Screams have always been a component of Yoko Ono’s artistic practice, but rather than received as an act of communication, the dominant reception has been not to listen. Offering a meditation on the queer dynamics of Asian American grief, this talk lingers in and listens to Ono’s shatter and scream as she mobilizes affective expressions that are at times explosive, and at others depressive, to perform various modes of coming undone, shattering, falling apart, and breaking down. Attending to the place of the scream in Ono’s work, the talk describes the contours of an affective posture that allows a person or people to navigate the recurrently shattering (and often deeply racialized and gendered) effects of loss and grief.
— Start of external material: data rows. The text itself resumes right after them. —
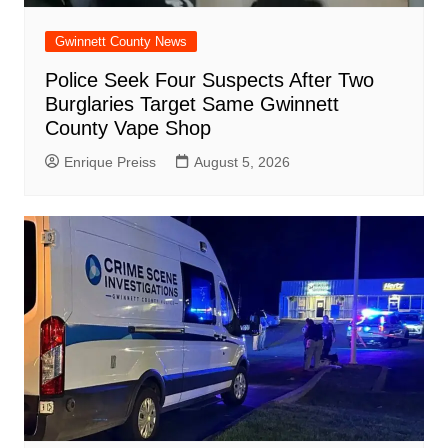
Gwinnett County News
Police Seek Four Suspects After Two
Burglaries Target Same Gwinnett
County Vape Shop
Enrique Preiss
August 5, 2026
It asks, in other words, how Ono’s performance of the shatter and scream can function as a practice of living-with and working-with grief, shattering, and depression in their deeply racialized and gendered dimensions?

 

For members outside the MIT Community that would like to attend, please register at

https://www.eventbrite.com/e/htc-forumjoshua-chambers-letson-shatter-and-scream-breaking-down-w-yoko-tickets-435737832587

 

The HTC Forum is organized by the 
History, Theory, and Criticism of Architecture and Art
and made possible by the
Lipstadt-Stieber Fund.

Bio

Joshua Chambers-Letson (any pronoun) is Professor of Performance Studies and Asian American Studies at Northwestern University and author of After the Party: A Manifesto for Queer of Color Life (2018) and A Race So Different: Law and Performance in Asian America (2013); co-editor of José Esteban Muñoz’s The Sense of Brown with Tavia Nyong’o and of Frances Ya-Chu Cowhig’s China Trilogy: Three Parables of Global Capital with Christine Moke; and series co-editor of NYU Press’s Sexual Cultures series with Tavia Nyong’o and Ann Pellegrini. JCL is currently at work on a monograph about the art of queer love and loss.